Le billet que m’écrivait monsieur Pasquier ne laissait aucune espérance. Après avoir passé cinq heures près du prince, il l’avait quitté agonisant pour réunir les personnes et les registres nécessaires aux tristes formalités qu’il allait être appelé à remplir. Dans la soirée, la mort nous fut confirmée.

Je ne puis qualifier que de stupeur l’impression produite dans mon petit cercle. Elle a été générale dans toute la France. On ne pensait pas ; on était accablé. L’énormité de la perte se présentait confusément ; l’étonnement ne permettait pas de l’apprécier toute entière.

Je me rendis à Paris. Voici les détails recueillis, soit du chancelier, soit de la Reine, de madame Adélaïde, ou d’autres témoins oculaires.

Monsieur le duc d’Orléans devait partir, le mercredi 13 juillet, pour une absence de quelques semaines. Il avait dîné la veille à Neuilly et y était resté jusqu’à onze heures à se promener avec la Reine dans les jardins. En se séparant de lui, elle lui demanda s’il viendrait déjeuner à Neuilly le lendemain.

« Je ne pourrai pas, répondit-il ; j’ai des audiences qui me retiendront jusqu’à l’heure de mon départ ou, du moins, jusqu’à celle de l’arrivée du Roi à Paris.

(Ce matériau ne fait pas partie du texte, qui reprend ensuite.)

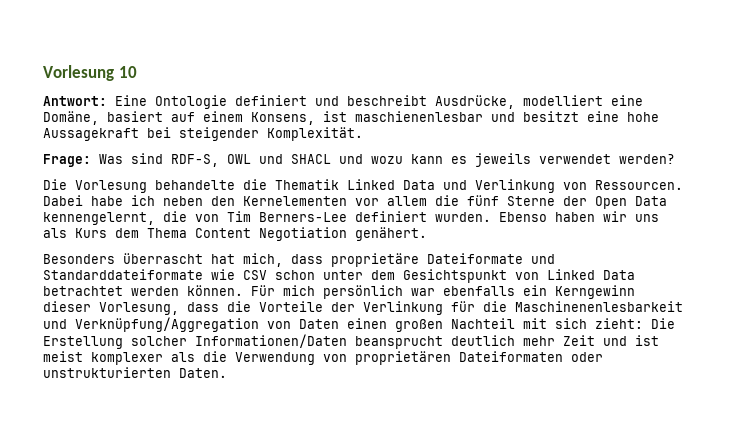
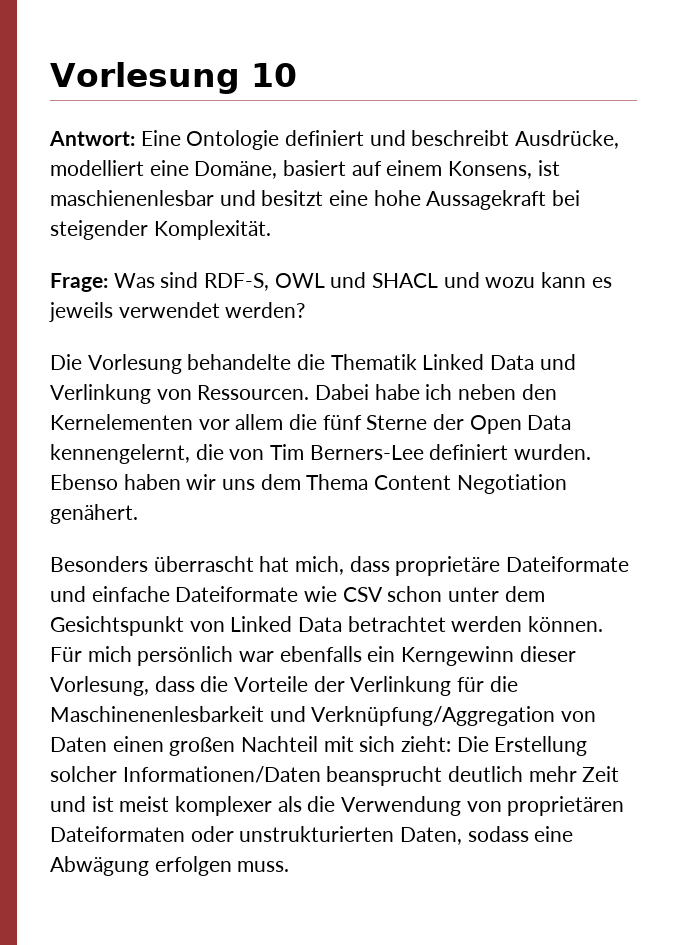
[43,228,107,238] als Kurs -> (256, 484) none
[43,269,203,280] Standarddateiformate -> [91,586,299,602] einfache Dateiformate
[179,368,227,378] Daten. -> [400,826,574,845] [50,856,290,876] Daten, sodass eine Abwägung erfolgen muss.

— Je t’en prie, Chartres, presse un peu tes audiences et tâche de venir, ne fût-ce qu’un moment. En tout cas, je ne veux pas te dire adieu ce soir. Si tu ne viens pas, j’accompagnerai demain le Roi à Paris ; mais tu ne verras ni Clémentine, ni Victoire, et elles seront fâchées que tu partes sans les embrasser. » (Les princesses étaient déjà retirées).